Friday, May 16, 2008

Jury Clears Photographer Who Refused to Stop Photographing an Arrest

I was pleased today to see an article about photographer Nick Adams being cleared by a Galveston jury of misdemeanor charges of interfering with police while photographing an arrest at a Mardi Gras celebration in 2007.

While I'm amazed that any prosecutor would actually take this kind of a case to trial (in this case prosecutor April Powers), I'm pleased that a jury had the common sense to dismiss the charges.

In this case Galveston police charged that Adams had entered their roped off perimeter in order to get his shots which resulted in the arrest and charges.

Conveniently, and not surprising to me, police deleted some of Adam's photos while they had him in custody which would have proved he was outside the perimeter established by the police. According to Adams' defense attorney, the digital index from his camera showed that these photos were deleted.

Personally I'd like to see these cops punished for deleting someone's digital camera photos while he was in custody and for arresting him in the first place.

Police brutality is a fact of life.
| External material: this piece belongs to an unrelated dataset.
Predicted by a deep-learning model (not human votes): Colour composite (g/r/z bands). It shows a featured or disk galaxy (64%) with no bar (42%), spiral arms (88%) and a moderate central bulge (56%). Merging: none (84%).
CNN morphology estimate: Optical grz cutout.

While I believe the overwhelming majority of cops are good cops and have many friends and family who are cops, history has shown that there are still plenty of bad apples out there.

In a world where Rodney King can be half beaten to death by police officers, our right to be able to document police activity is a fundamental protection against police brutality.
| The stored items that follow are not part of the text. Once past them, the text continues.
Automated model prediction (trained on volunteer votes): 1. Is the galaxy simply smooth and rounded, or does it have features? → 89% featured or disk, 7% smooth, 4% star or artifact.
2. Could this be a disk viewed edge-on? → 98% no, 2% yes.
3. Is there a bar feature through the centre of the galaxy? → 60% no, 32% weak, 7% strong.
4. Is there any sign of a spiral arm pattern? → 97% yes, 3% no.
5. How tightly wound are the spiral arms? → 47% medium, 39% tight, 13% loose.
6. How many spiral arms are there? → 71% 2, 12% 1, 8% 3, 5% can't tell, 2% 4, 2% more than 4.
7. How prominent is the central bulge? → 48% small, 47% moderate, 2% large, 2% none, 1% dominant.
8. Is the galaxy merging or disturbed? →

When cops, who are trusted with extraordinary powers of authority, try to silence photographers this is a terrible affront on a free press and a free society.

I hope at minimum that Adams files a civil suit against the Galveston Police Department and that they end up paying monetarily for the bad behavior of the officers in question. Police need to be sent a message that they cannot abuse photographers and get away with it.

Last month two brothers who sued Harris County were awarded almost $2 million after they were wrongfully arrested for videotaping a drug raid on a neighbors home. Their case also resulted in the resignation of former Harris County District Attorney Chuck Rosenthal when their suit brought forward racist and pornographic emails on his computer.